Do you remember when we first met?

When you were lost in a city strange to you, where I helped you get your bearings, set a course by dead reckoning, that first week, when we flouted all norms, flouted the three day rule, is this now lost to you?

Remember exploring each other’s self: the time you whispered to me, when we were coming in from the rain, your hair all wet and mussed from running from the airport shuttle which delivered you to that little bistro down the block–where I had waited an hour for you that one time when you said Logan was grounded–that no word, in all its varied meanings, was more evocative than “crush”.

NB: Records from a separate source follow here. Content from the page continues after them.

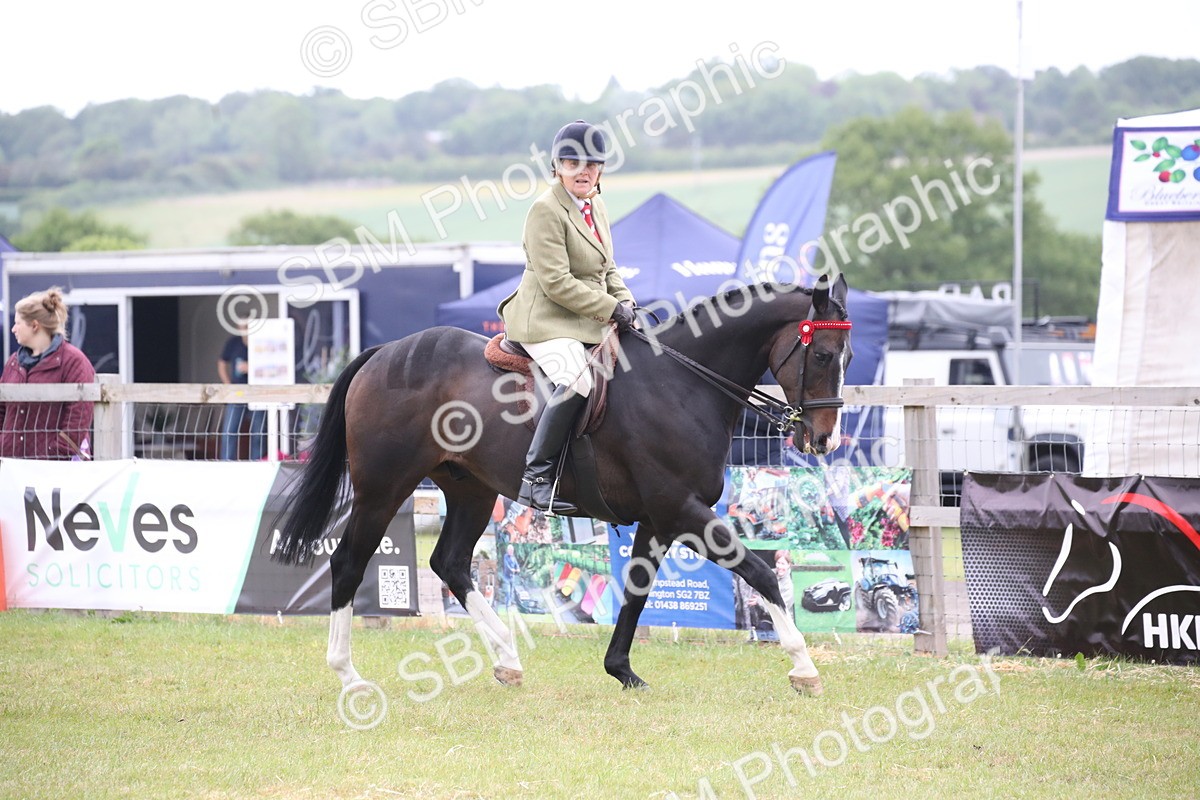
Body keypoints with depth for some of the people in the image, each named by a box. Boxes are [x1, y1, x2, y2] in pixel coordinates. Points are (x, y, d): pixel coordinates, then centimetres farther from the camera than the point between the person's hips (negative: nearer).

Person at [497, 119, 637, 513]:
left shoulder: (595, 206, 14)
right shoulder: (546, 210, -13)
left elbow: (607, 270, 23)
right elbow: (557, 283, -19)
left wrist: (625, 303, 3)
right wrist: (611, 309, -18)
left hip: (588, 324, 10)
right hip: (546, 321, -10)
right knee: (577, 379, -34)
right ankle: (536, 477, -30)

Remember how I smooshed you against the wall of my study, the both of us smelling of wet and tasting of our shared dinner of mussels and angel hair and wine, the acrid coffee that followed, after that summer of “seeing” each other. How I fumbled double entendre when I asked if you’d like to move in, remember? And you asked, “For the kill?” And I laughed, disoriented, and asked “How do you mean?”

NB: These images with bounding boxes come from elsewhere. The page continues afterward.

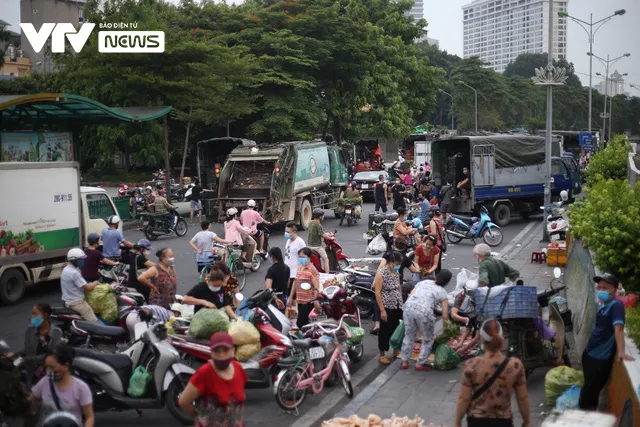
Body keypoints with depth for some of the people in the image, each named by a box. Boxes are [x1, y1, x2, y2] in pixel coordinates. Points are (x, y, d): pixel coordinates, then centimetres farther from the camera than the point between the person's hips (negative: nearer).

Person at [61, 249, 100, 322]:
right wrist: (95, 283, -2)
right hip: (76, 302, -11)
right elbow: (87, 288, -20)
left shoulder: (66, 269, 10)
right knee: (94, 323, -12)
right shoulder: (74, 273, -22)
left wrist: (91, 284, 7)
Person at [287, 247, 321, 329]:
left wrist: (316, 302, -20)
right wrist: (291, 297, 20)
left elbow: (316, 287, -15)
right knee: (303, 323, 11)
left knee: (300, 323, -12)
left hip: (308, 302, -8)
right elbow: (295, 283, 20)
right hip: (300, 300, 8)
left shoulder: (312, 270, -11)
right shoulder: (299, 268, 12)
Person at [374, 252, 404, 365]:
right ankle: (382, 355, 11)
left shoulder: (396, 272, 7)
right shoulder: (381, 273, -15)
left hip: (398, 306, 7)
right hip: (387, 307, -7)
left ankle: (396, 351, 28)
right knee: (385, 330, 1)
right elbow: (377, 293, -16)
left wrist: (401, 303, 13)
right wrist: (382, 310, -18)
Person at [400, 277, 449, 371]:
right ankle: (420, 364, 23)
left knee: (409, 336, 22)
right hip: (424, 310, -4)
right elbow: (444, 316, 14)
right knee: (428, 339, 19)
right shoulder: (442, 293, 19)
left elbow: (410, 296, 16)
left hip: (409, 306, 4)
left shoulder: (424, 282, 28)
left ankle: (404, 362, 30)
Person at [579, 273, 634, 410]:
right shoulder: (602, 305, 8)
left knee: (589, 392, 1)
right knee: (589, 390, 22)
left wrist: (621, 351, -38)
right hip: (590, 353, 9)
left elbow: (618, 328, -29)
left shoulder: (616, 304, -18)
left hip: (601, 358, -9)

And you stopped. I stepped back, and we ended up talking until three, both our backs to the wall, wrists resting on our knees, like I hadn’t done since college, about the curiosity of that question, “How do you mean?”

That moving guy, the Chicano, however improbably named Paul, remember how on the side of the glass boxes, instead of writing Fragile, he chose Delicate? This, after my comment about your delicacy, for which you chided me, because if you wanted to carry boxes you could. That he remembered “delicate”, two hours after that, the twittering between two nesting birds, it still boggles me.

Remember how, before we flattened the boxes, you placed each one’s contents in little mounds, in no particular order, on and before the couch. Sitting, spent, it was so quiet, and after such a long day of hauling your life across a city, being alone was good. Your decision, to let the mounds sit ’til morning, it was a winner.

I remember the emergency trip the next morning to the impossibly distant Ikea to buy a tall shelf named Billy, because we noticed, after merging our libraries, the crowded cloth-bound covers, ribs and spines, crushed together scandalously, suggestively—of what I still don’t know.

I remember that afternoon, you on your toes, sidling your favorite alongside mine on the top shelf, and how I ached at the sight of your calves: their firmness, no match for the book shelf’s fiberboard, its wood veneer and plastic gloss. I showed you.

Can you remember that magical year, or is it now dead to you, now that you’ve moved out, went upstate, chasing that trader (traitor?) who you met on a business trip, who promised you unimaginable riches, a life of charm and glowing magnetism, which yours truly, admittedly, could not.

I want you to know I kept a piece of you, one from a collection of fragile things.

“How do you mean?” I asked again, when you told me you were leaving, when I walked into our place, and found you half-packed, your hair again messy, your flush so lovely, chin trembling, lost again.

This as you packed the last of your books into the Delicate box.